Çayırhan Termik Santrali ile maden sahalarının satışı ve özelleşmesine karşı, aylardır mücadele eden 1000'e yakın maden işçisi, Beypazarı’ndan Ankara’ya doğru yürüyüşe başladı.
Yürüyüş öncesi açıklama yapan Türkiye Maden işçileri Sendikası Genel Başkanı Nurettin Akçul, “Müzakere süreci başlasın diye ilerleyişimize ara vermiştik. Aylardır tek bir adım atılmadı.” dedi.
'İŞÇİNİN KAPISINI ÇALAN YOK'
Akçul, açıklamalarından öne çıkanlar şöyle:
“Aylardır çırpınıyoruz, bu büyük hatadan dönülsün diye. Görünen o ki Türkiye sesimizi duydu ama Bakanlık duymadı. Kasım ayında Ankara’ya başladığımız yürüyüşümüze Aralık ayında yapılacak özelleştirmenin Mart ayına ertelenmesiyle tüm iyi niyetimiz ve samimiyetimizle ara verdik. Ama o gün de söyledik bizler bu özelleştirme adı altındaki varlık satışı iptal edilene kadar mücadelemize devam edeceğiz diye. Bu sürede Bakanlık bizlerle gerekli müzakereleri yapacak, tüm verileri hakkaniyetle değerlendirip özelleştirme ve satış kararından tamamen vazgeçecektir dedik."

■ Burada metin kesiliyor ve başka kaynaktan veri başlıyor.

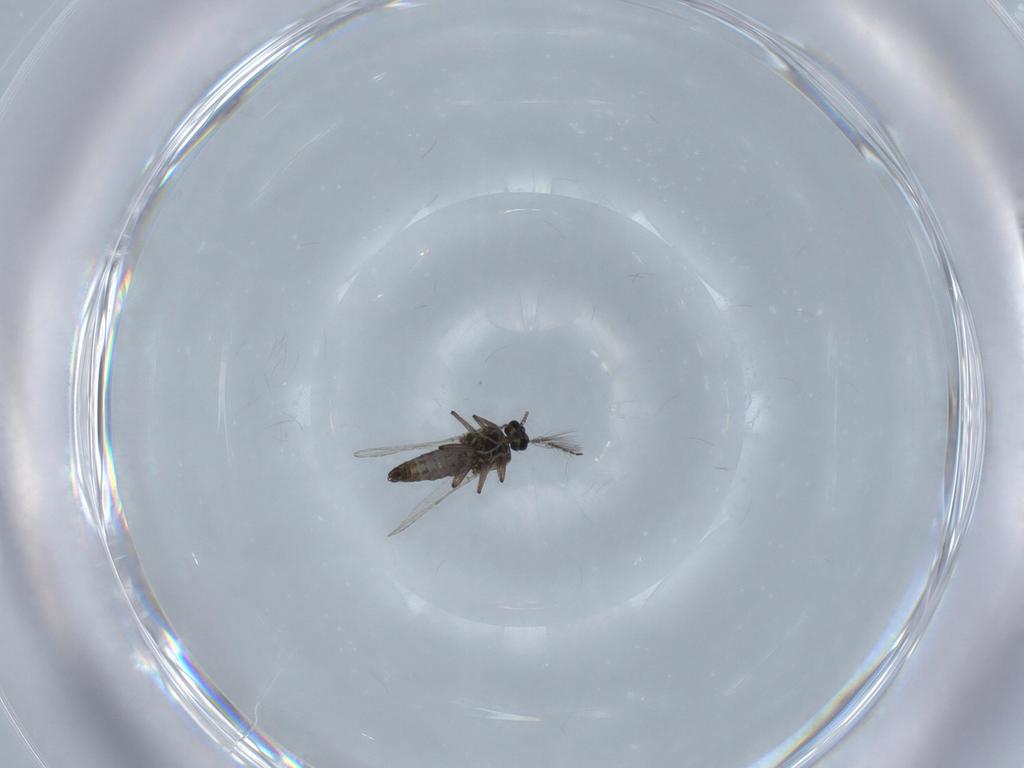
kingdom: Animalia
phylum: Arthropoda
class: Insecta
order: Diptera
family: Ceratopogonidae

"Yüce gönüllülükle bağlı olduğumuz Devletimiz, işçisinden yana tavır alır, işçiye ve yöreye zarar verecek bu uygulamadan vazgeçer diye ümit ettik. Çünkü bizim Devletimiz işçisini korur, emekçiyi gözetir, haklıdan mağdur yaratmaz, yöre insanının aleyhine bir şey yapmaz inancıyla doluyduk. 'Ortada bir yanlış var ve yanlış hesap, Bağdat’tan döner' demiştik. Ama maalesef aylardır işçinin kapısını çalan yok, müzakere yok, sonuç yok."
'BU ZEHRİ YUTMAYACAĞIZ'
Şartnamede birkaç maddede değişikliğe gidildiğini söyleyen Akçul, değişen maddeleri de şöyle açıkladı:
“Duyduğumuz kadarıyla şartnamede iki üç madde değişmiş. Müjde gibi açıklanan bu maddelerde işçi sayısı 2050 olarak belirtilip, sözüm ona güvence verilmiş. Ama kazanılmış haklarla ilgili hiçbir düzenleme yapılmamış. Lojmanları boşaltma süresi olarak belirledikleri 4 ayı, 12 aya çıkararak lojman sakinlerine lütufta bulunmuşlar. Bu nasıl bir iyileştirme, nasıl bir düzenleme? Bizim aklımızı mı hafife alıyorlar, yoksa ağzımıza bir parmak bal mı çalıyorlar? Bu, bir parmak bal bile değil. Bu olsa olsa bir parmak daha zehir. Biz bu zehri yutmayacağız. Göz göre göre kendimizi ateşe attırmayacağız”.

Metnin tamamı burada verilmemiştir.